Anne Murphy teaches in the Department of History at the University of British Columbia and is Chair in Punjabi Language, Literature and Sikh Studies. She is a cultural historian whose work focuses on the Punjab region of India and Pakistan, with interests in language and literary cultures, the history of the Punjabi language, religious community formations in contact in the early modern and modern periods, oral history, historiography, commemoration, and material culture studies. Her current book project examines the political imaginaries expressed in modern Punjabi literature across the India/Pakistan border after Partition/decolonization in 1947. In association with this project, she published a book-length translation of the short stories of Punjabi-language writer Zubair Ahmad, Grieving for Pigeons: Twelve Stories of Lahore, which came out with Athabasca University Press in 2022 (open access). Her 2012 monograph, The Materiality of the Past: History and Representation in Sikh Tradition (Oxford) examined historical representation in the Sikh tradition through texts, sites, and material culture, and she edited a book to explore related themes in the early modern and modern periods across languages and regions in South Asia (Time, History and the Religious Imagination in SouthAsia, 2011). She has also published two co-edited volumes entitled Partition and the Practice of Memory (Palgrave, 2018, with co-editor Churnjeet Mahn), and Bhai Vir Singh (1872–1957): Religious and Literary Modernities in Colonial and Post-Colonial Indian Punjab (Routledge Critical Sikh Studies Series, 2023, with co-editor Anshu Malhotra); three guest-edited or co-edited journal special issues, numerous book chapters, and articles in History and Theory, Studies in Canadian Literature, South Asian History and Culture, the Journal of the American Academy of Religion, the Journal of the Royal Asiatic Society, the Journal of Commonwealth Literature, and other journals. She is currently working on a full translation of Waris Shah’s 18th century text Hīr, with reference to its earliest manuscripts. She has pursued several projects at the intersection of historical research with the arts, and engages with Oral History as a research practice; her current work along these lines documents the history of the Punjabi language in the province of British Columbia, in Canada and the history and experience of caste in Canada.

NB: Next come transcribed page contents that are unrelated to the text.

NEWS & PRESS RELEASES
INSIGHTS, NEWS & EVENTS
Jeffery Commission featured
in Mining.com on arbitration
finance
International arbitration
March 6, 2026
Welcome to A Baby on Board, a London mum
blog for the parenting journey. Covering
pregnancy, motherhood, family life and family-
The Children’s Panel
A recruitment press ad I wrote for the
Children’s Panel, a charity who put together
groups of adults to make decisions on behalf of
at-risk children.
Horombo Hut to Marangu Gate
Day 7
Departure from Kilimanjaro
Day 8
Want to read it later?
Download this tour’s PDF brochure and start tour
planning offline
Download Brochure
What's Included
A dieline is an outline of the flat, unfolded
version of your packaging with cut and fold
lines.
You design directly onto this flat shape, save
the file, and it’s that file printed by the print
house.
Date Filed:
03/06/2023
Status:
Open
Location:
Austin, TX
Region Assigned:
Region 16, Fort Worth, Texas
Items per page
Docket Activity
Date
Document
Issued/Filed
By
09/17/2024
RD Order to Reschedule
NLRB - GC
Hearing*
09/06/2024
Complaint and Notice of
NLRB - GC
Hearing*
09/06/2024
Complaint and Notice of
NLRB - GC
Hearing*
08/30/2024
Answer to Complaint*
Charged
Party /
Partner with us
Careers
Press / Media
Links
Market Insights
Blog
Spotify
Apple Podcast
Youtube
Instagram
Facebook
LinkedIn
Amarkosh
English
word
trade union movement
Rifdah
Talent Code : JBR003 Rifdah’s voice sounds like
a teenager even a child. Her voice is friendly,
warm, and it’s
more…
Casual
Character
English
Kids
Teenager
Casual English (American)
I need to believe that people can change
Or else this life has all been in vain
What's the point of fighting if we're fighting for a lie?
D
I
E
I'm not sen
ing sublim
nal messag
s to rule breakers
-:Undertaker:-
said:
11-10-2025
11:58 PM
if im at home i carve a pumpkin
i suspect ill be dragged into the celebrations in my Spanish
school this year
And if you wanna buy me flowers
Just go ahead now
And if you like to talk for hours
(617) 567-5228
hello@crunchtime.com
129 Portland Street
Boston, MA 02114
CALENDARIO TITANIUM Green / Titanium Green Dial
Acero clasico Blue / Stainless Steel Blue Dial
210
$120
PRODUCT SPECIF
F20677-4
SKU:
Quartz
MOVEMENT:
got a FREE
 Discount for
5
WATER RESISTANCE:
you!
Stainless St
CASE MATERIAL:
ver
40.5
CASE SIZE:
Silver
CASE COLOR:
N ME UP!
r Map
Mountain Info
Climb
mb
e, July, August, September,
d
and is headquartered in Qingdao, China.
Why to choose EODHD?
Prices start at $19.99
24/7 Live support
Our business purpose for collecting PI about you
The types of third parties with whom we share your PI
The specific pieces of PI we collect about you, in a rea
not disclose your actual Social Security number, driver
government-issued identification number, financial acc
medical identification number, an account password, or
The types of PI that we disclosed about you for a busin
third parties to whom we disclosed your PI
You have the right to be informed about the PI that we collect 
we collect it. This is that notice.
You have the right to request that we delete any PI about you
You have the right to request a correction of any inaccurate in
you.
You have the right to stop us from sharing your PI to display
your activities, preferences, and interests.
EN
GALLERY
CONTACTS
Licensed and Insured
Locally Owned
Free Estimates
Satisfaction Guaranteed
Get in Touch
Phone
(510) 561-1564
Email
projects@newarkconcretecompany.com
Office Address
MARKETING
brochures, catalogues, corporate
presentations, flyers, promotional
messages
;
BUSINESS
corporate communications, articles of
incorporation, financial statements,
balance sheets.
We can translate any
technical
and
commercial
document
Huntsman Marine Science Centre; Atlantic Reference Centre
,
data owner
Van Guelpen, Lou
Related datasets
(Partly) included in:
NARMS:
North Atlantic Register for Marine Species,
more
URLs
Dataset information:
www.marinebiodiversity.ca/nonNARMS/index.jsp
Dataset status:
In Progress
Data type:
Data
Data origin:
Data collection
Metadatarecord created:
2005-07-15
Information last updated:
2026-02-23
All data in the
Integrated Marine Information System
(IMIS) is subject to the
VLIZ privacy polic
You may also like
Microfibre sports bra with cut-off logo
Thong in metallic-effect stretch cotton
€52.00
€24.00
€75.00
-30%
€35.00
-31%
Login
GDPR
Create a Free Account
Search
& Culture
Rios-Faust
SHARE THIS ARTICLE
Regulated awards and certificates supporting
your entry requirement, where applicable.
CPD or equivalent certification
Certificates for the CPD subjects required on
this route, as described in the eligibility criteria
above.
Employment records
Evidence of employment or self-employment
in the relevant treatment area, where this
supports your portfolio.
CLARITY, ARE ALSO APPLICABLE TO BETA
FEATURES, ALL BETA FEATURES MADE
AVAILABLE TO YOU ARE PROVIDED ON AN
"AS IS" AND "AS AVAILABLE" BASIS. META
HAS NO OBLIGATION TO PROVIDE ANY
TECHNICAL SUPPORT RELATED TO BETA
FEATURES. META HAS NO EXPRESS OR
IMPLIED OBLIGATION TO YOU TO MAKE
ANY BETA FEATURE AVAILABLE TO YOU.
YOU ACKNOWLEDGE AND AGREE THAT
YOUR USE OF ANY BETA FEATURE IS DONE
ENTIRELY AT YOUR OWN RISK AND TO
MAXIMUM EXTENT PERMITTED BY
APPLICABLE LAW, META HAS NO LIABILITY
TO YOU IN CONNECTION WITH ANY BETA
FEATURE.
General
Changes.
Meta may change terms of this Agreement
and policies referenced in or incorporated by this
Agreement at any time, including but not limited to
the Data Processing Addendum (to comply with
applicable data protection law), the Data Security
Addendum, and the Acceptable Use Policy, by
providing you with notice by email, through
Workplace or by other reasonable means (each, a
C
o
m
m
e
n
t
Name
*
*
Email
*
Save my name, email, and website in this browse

Committed to interdisciplinary and community-engaged research, she was founder and founding Lead of the UBC Interdisciplinary Histories Research Cluster at UBC (Lead 2019-2021; Associate Lead 2021-22) and served as Director of the Centre for India and South Asia Research in the Institute of Asian Research from July 1, 2019 to August 31, 2020, and before that was Co-Director from 2017-2019. She also served as Associate Dean for Strategic Initiatives in the Faculty of Graduate and Postdoctoral Studies from 2018-2020, before returning to her faculty position for her 2021 study leave, and served on the UBC Senate, representing the Joint Faculties, from 2017-2020. She was Visiting Fellow at the Max Weber Kolleg for Advanced Cultural and Social Studies (Universität Erfurt, Germany) in 2017 and 2022.

Professor Murphy received her Ph.D. from Columbia University and her Master’s degree from the University of Washington. She previously taught in the Religious Studies and Historical Studies Concentrations at The New School in New York City, and has a professional background in pre-collegiate education and museums. She is from New York City.